Amal Harrati is a demographer and population health scientist with expertise at the intersection of work and health. Her work focuses on four related and overlapping interests: disability policy, health equity, aging, and occupational demands.
Harrati directs a National Institutes of Health-funded project exploring the role of occupational complexity on Alzheimer’s disease, cognitive impairment, and late-life disability onset. She conducts several quantitative studies as part of the Social Security Administration Retirement and Disability Research Consortium. These include an examination of the role of social and racial inequalities in employment outcomes for people with disabilities and a study on racial differences in the effects of the COVID-19 pandemic on older adults with disabling conditions.
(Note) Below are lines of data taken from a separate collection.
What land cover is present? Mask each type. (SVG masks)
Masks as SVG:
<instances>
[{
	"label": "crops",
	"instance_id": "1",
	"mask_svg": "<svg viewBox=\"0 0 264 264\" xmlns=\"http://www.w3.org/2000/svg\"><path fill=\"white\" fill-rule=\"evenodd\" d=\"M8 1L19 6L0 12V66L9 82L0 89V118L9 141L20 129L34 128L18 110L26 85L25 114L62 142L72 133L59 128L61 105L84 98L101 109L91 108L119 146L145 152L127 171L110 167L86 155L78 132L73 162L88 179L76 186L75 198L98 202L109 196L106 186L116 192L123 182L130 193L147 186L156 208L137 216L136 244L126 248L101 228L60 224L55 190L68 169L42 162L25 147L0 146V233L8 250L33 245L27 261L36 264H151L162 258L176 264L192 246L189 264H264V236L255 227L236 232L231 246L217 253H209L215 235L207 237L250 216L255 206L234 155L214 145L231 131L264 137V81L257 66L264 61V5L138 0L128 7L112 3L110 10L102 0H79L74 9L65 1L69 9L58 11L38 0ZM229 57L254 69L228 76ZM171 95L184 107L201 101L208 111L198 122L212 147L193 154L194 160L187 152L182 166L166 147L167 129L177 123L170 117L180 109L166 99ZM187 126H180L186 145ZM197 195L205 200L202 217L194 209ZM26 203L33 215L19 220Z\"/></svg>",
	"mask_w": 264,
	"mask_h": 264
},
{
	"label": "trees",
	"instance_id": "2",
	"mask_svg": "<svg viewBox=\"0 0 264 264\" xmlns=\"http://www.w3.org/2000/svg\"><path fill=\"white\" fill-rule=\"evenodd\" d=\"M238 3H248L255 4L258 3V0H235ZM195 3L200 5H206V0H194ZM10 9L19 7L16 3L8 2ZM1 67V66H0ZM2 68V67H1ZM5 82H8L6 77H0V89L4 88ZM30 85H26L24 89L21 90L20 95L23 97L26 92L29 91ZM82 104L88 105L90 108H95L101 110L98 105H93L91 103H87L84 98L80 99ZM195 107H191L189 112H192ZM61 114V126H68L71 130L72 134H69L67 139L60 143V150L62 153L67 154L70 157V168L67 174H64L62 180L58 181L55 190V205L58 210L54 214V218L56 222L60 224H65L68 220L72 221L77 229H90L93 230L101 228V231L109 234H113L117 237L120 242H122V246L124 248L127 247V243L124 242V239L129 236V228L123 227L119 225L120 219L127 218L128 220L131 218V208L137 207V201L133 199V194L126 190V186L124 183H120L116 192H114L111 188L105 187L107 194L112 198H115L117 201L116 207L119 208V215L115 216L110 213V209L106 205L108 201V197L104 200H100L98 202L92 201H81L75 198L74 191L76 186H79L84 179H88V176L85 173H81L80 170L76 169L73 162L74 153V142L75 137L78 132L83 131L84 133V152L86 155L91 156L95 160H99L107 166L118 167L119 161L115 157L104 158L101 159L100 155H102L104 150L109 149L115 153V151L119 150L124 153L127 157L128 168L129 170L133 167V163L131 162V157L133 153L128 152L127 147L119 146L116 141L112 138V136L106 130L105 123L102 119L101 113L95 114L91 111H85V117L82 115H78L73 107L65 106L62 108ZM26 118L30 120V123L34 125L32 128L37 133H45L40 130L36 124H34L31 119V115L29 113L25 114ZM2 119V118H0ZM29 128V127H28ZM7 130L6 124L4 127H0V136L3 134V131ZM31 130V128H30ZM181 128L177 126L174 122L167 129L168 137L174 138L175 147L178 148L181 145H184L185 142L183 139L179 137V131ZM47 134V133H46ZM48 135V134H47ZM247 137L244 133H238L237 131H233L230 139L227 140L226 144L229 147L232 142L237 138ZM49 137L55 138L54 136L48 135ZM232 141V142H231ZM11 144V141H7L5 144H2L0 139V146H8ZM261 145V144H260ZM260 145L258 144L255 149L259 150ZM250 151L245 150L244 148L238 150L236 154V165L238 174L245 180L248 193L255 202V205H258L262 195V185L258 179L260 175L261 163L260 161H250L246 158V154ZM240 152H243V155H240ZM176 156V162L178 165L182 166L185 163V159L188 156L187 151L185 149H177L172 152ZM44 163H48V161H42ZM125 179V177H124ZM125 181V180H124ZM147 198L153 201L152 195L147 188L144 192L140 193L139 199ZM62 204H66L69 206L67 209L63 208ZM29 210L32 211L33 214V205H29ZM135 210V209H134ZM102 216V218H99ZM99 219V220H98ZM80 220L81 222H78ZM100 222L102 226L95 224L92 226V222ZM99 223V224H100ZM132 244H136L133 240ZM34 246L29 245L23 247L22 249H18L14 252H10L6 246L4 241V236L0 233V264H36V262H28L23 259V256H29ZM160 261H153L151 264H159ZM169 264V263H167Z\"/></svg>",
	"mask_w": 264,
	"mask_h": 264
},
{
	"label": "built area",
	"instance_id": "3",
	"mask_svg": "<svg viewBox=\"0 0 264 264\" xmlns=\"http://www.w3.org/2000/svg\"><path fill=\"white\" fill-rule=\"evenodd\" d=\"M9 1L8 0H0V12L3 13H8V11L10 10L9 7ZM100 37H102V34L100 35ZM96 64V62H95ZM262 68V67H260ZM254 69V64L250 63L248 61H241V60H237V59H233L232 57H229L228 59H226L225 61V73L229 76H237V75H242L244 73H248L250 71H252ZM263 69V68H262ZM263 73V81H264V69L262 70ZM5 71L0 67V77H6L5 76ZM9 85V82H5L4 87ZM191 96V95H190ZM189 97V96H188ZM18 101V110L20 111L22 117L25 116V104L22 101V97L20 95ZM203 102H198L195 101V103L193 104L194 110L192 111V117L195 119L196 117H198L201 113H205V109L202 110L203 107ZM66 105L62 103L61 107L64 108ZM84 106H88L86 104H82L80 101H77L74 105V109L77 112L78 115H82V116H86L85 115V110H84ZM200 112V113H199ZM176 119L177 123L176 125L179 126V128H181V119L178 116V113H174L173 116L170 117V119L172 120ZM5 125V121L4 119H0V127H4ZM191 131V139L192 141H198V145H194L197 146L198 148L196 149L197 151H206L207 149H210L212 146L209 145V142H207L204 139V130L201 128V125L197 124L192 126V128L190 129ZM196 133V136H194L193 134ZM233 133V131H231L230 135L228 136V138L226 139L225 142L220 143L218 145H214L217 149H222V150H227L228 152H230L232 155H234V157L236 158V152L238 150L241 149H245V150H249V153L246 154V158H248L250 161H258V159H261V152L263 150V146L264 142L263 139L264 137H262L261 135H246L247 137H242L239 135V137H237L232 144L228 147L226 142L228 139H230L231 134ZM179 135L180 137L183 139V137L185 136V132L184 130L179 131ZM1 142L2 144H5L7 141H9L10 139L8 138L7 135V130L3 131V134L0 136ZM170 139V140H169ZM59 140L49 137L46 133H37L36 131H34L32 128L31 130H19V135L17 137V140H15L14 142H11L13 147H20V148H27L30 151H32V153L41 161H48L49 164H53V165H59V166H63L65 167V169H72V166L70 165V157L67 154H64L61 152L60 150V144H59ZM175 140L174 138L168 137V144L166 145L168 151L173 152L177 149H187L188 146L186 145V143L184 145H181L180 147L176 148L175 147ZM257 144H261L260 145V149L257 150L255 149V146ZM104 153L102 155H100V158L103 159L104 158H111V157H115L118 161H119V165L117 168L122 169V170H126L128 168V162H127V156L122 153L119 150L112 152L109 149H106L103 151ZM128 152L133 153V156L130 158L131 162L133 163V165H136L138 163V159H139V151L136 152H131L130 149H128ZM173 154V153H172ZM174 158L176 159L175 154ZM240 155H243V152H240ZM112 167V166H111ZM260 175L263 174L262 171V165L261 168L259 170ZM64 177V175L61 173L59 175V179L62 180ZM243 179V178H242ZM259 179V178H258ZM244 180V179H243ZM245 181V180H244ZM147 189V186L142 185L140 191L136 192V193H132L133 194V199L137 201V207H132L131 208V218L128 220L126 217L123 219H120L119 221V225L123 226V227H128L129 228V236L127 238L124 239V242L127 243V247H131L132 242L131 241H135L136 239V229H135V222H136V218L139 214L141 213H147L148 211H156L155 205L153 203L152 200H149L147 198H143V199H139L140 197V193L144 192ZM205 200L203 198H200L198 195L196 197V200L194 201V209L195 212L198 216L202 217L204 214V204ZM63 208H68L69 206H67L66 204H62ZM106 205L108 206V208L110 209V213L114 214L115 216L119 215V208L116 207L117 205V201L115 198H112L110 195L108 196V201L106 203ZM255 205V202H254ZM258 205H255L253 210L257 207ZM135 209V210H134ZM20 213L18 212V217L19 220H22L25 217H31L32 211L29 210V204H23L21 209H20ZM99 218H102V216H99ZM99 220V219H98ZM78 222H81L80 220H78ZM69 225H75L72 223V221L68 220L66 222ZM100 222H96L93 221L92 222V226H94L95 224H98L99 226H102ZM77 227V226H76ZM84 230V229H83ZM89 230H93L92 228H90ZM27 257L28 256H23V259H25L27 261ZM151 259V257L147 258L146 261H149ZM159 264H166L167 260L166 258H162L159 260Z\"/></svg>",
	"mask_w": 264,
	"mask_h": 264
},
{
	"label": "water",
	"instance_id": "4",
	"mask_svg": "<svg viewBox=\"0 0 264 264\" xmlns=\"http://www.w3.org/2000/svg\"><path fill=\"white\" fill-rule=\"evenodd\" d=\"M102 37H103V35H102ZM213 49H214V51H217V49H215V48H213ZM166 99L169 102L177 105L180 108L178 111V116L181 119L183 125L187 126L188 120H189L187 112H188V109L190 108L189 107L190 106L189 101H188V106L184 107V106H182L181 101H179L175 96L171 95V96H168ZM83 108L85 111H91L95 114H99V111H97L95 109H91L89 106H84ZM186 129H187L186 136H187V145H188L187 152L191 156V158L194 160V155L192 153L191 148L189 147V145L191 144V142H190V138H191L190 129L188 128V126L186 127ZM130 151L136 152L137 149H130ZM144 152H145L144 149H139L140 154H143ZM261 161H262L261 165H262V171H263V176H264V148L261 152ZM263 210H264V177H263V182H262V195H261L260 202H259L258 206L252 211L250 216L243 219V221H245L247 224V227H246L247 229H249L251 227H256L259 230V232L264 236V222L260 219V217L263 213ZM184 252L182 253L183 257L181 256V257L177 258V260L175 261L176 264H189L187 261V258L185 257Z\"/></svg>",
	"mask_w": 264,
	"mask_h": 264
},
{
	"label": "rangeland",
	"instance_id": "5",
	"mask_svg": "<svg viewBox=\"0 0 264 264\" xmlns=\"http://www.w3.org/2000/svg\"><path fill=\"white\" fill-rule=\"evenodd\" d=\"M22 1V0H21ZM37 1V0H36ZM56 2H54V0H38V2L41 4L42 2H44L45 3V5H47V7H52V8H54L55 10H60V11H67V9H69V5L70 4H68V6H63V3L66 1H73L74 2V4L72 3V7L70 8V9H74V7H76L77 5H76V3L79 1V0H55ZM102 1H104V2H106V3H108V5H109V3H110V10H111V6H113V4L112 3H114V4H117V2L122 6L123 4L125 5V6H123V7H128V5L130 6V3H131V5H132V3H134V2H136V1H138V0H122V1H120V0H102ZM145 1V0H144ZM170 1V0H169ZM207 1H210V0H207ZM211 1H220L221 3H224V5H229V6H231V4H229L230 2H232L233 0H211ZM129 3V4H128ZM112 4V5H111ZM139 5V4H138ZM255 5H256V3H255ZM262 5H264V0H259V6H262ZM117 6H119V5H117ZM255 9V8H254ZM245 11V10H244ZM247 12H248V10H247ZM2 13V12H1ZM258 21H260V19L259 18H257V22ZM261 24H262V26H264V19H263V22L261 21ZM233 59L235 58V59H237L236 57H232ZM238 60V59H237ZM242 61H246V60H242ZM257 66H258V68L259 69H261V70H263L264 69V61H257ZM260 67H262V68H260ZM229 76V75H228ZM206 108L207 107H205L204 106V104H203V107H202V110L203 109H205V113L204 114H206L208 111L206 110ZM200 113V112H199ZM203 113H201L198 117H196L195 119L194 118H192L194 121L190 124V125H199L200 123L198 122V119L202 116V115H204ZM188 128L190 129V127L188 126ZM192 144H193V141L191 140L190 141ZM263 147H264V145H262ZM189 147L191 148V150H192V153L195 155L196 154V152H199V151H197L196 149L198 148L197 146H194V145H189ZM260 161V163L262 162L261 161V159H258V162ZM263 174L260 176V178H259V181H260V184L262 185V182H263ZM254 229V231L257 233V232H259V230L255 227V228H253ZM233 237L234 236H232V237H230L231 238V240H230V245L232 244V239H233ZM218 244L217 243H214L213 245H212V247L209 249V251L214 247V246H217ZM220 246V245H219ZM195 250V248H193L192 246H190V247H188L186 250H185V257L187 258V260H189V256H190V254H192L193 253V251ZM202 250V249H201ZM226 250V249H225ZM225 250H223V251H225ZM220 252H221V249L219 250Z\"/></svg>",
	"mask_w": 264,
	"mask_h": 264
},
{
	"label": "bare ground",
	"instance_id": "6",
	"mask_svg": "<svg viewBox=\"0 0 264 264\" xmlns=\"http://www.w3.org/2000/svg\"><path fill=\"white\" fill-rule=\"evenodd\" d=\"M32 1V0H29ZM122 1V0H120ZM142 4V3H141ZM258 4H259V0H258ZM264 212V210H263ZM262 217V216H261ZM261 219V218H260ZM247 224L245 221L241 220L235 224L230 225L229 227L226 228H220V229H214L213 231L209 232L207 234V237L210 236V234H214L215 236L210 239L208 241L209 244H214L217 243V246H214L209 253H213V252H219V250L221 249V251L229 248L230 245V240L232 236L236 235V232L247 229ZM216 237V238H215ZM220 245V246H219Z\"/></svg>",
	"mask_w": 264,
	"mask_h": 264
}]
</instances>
She leads an analysis of vulnerabilities to natural disasters for people with disabilities, funded by the National Institute on Disability, Independent Living, and Rehabilitation Research. She is an engagement lead for the Equity Technical Assistance Center, which provides health equity technical assistance to the Department of Health and Human Services. She also contributes to the evaluation of the Promoting Readiness of Minors in Supplemental Security Income (PROMISE) demonstration funded by the Social Security Administration.
Harrati has published in peer-reviewed journals including Social Science and Medicine, International Journal of Epidemiology, Journal of Occupation and Environmental Medicine, Journal of Gerontology Series B, Social Security Bulletin, Neurology, The Gerontologist, and Biodemography and Social Biology. She holds a Ph.D. in demography from the University of California, Berkeley.